Particularly worrying was the widespread use in the United States of ritalin, an amphetamine like drug which is now prescribed to roughly 10 per cent of male US children who are diagnosed as having "attention deficit syndrome" because they misbehave.

"That troubles me, yet it is acceptable," Professor Rose said. "But recreational drugs cause great moral outrage."

Yet, he said, heroin was legal in the 19th century, and Coca-Cola used to contain cocaine.

Susan Greenfield, of Oxford University, who is also a specialist in brain function, said: "There is a perception that any particular molecule used as a drug has a built-in function, and it only affects a particular neural network in the brain. But when you take a drug - whether prescription or otherwise - it marinates the brain in that chemical. Your brain is not then working as normal."

Prozac, a prescription drug, has been implicated in unusual behaviour. In one case in the US, a depressive who had been taking Prozac ran amok with a gun and killed a number of his colleagues. The effects that ecstasy has on the brain and body are poorly understood, partly because it is not possible to carry out controlled trials because it is illegal.

At the start of a three-day session on brains, minds and consciousness, Professor Rose argued that "we are at a point in history where, probably for the first time, neuroscience is confronting public policy."

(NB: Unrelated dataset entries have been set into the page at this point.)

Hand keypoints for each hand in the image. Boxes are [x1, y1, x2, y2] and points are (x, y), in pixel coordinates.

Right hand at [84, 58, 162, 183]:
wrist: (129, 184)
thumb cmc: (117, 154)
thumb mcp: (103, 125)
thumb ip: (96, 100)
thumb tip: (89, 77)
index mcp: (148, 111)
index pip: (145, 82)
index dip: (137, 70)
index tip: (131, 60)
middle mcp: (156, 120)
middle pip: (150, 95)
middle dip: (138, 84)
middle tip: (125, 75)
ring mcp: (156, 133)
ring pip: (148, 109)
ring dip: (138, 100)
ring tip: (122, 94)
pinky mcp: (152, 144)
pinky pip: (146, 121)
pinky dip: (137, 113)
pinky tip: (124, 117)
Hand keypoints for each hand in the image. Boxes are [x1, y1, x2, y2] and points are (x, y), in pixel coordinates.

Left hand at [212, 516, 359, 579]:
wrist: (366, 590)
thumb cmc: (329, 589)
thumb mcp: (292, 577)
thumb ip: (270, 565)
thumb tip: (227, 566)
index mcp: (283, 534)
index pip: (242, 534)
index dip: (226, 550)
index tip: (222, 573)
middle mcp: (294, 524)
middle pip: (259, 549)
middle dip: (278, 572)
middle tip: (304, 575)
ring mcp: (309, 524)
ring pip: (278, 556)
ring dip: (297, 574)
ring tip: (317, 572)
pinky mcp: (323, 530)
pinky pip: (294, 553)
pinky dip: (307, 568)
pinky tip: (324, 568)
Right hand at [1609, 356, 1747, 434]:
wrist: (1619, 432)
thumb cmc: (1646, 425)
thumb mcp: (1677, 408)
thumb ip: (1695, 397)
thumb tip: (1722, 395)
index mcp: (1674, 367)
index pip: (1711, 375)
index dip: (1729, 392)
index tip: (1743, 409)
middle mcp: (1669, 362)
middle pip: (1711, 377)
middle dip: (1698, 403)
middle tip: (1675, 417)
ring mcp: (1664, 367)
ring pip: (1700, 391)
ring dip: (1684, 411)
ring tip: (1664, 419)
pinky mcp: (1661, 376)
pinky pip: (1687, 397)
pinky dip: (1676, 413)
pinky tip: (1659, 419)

A growing number of scientists suggest that genes determine brain function - leading to what Professor Rose calls "neurogenetics". He says thisidea is misleading and leads people to believe that such disorders as violence, alcoholism, compulsive shoppingand homelessness cannot be cured by social means. Instead, they seek to develop drugs as therapy, moving towards Huxley's vision.

Instead, he said the science needs theories to connect molecular biology - which can now picture and analyse brain activity at the level of nerve cells - with psychology, which analyses social interactions. "We have the technological tool box, but we lack overarching theories of the brain to put the lot together," Professor Rose said.